Steve Jobs Was Not a High Performer
When Steve Jobs is mentioned in business school and in posts on social media, the temperature is generally reverence for the ‘gifts’ he’s given the world. I don’t dispute that he and his firm Apple were paradigm shifters with respect to how we communicate and consume media content today.
Despite his accomplishments though, Steve Jobs was not a high performer. If you’ve read Walter Isaacson’s excellent biography of Jobs, you’ll have read of his cruelty, callousness and senseless unfairness to those closest to him. Chapter seven, for instance, describes his behavior after discovering his girlfriend Chrisann was pregnant.
High performance is defined by the High Performance Institute as “succeeding beyond standard norms, consistently over the long term, while maintaining well-being and positive relationships.” Jobs was singularly focused, to the detriment of all other things, on his vision for Apple and the change he wanted to create in the world.

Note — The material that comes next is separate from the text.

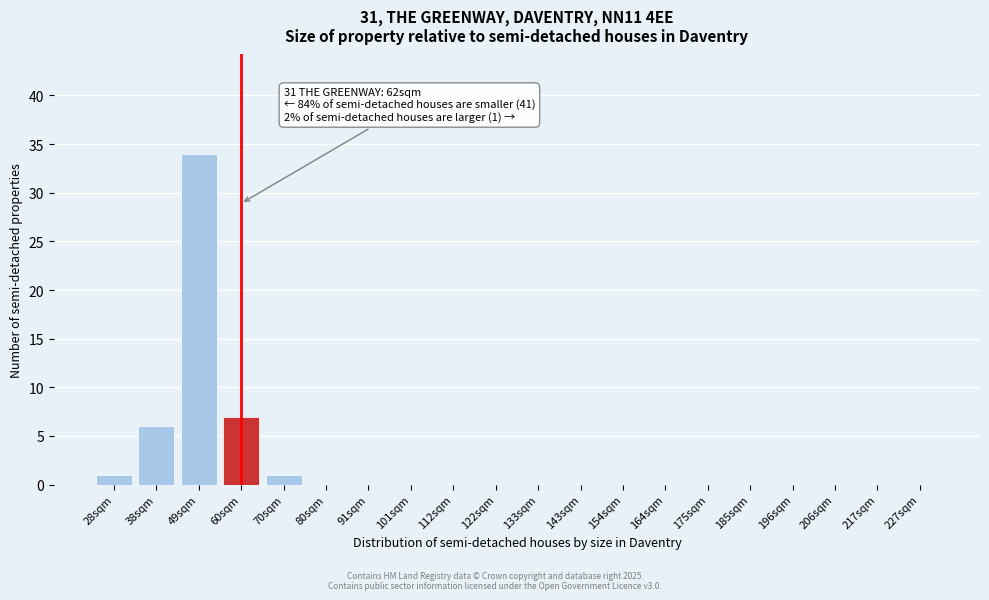

Reading left to right, extract all data points from this chart.

28sqm=1	38sqm=6	49sqm=34	60sqm=7	70sqm=1	80sqm=0	91sqm=0	101sqm=0	112sqm=0	122sqm=0	133sqm=0	143sqm=0	154sqm=0	164sqm=0	175sqm=0	185sqm=0	196sqm=0	206sqm=0	217sqm=0	227sqm=0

Success that destroys other parts of your life is not a life I aspire to live (I leave aside of this discussion the sacrifice of military, first responders and heroic acts).
Unfortunately, Jobs was too sure of himself to consider that he could have had it all. If he was open to therapy or coaching I wonder what could have been; what more his genius could have created?
We all have our mark to make on the world. Before we think we need to sacrifice something we really care about, we need to consider if there is capacity and capability in us that we could discover and draw upon to not only fulfill our mission, but do so while strengthening our health and relationships.
Isaacson, W. (2011) Steve Jobs. New York, NY: Simon & Schuster.